Many patients with less aggressive localized prostate cancer may not even need treatment, but rather active surveillance.
"We can better determine which patients with prostate cancer can be placed on an observation protocol called active surveillance rather than undergo treatment," Ramin said.
The state of genetic molecular testing in the past 10 years has significantly advanced, according to Ramin. This testing aids urologists and patients in determining the possibility of tumor progression versus a tumor remaining dormant.
"Patients with less aggressive, more dormant-type cancers are good candidates for active surveillance," he said.
In addition, Ramin and Pandey both indicated there have been advances in the treatment of patients with large prostates, which is attributable to a shift to newer modalities of minimally invasive therapy, Pandey said.
"Over the past 10 years, surgical techniques have developed so that men with markedly large benign prostatic hyperplasia [BPH] can now undergo minimally invasive robotic surgery," Ramin said, adding that even less-invasive treatment options with reduced complications have also been developed for BPH, such as prostatic urethral log (UroLift), intraprostatic steam injection (Rezūm) and water therapy (Aquablation).
With the evolving knowledge of the prostate and the availability of more accurate tests, how have prostate screening guidelines changed?
Recommendations about when to start prostate exams
Beyond testing and treatment, current wisdom surrounding prostate exams and screening has undergone a shift due to a change in recommendations on prostate cancer made by the U.S. Preventive Services Task Force, Ramin said.
In 2012, the task force released guidelines suggesting the harms of PSA testing for men outweighed the benefits. Ramin explained that this body of scientists, government officials and physicians made recommendations that dissuaded primary care physicians from broad-ranged PSA testing and rectal exams.
"On the face of it, these recommendations were well-meaning, namely, to reduce the overtreatment of prostate cancer," Ramin said, adding there have been some unintended consequences. "As primary care physicians decreased their screening for prostate cancer, we noted a spike in cases of more aggressive and more advanced prostate cancers. In other words, the delay in screening for prostate cancer may have inadvertently led to prostate cancer being discovered at the later stages."
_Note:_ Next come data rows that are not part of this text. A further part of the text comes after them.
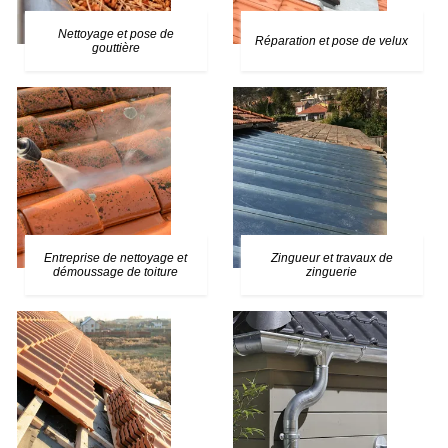
Nettoyage et pose de
Réparation et pose de velux
gouttière
Entreprise de nettoyage et
Zingueur et travaux de
démoussage de toiture
zinguerie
In 2017, the task force changed these recommendations, stating adults between the ages of 55 and 69 should discuss the pros and cons of PSA tests with their doctor before deciding about screening. The task force also stated men older than age 70 should not have routine PSA tests for prostate cancer.
Guidelines for prostate screening differ slightly from country to country. For example, in the United Kingdom, you have the right to a PSA test if you're older than 50 and you've thought carefully about the advantages and disadvantages.
Looking after your prostate health
This brings us to some important recommendations regarding prostate health.
"We urge all men over age 50 to ask their primary care physicians for prostate cancer screening," Ramin said. "The PSA test, while not accurate, is still the best initial test, alongside a rectal exam, for cancer screening."
Pandey agreed with this point, saying it is best for men in their 50s to get their prostate evaluated by a physician who is using a combination of thorough clinical examination and PSA testing.
"While we do not advocate performing prostate biopsies on every patient with elevated PSA, the initial step to perform screening is still essential," Ramin advised.
Furthermore, Ramin stressed that men with a family history of cancer—a father or brother with prostate cancer or a mother or sister with breast cancer—should consider getting a PSA test and a rectal exam at the age of 40.
"Lastly, it is also important to note that one PSA test is not enough," Ramin said. "It is recommended that men undergo PSA testing either yearly or every two years. While these are broad-based recommendations, a patient's healthcare provider can give more personalized recommendations specific to their circumstances."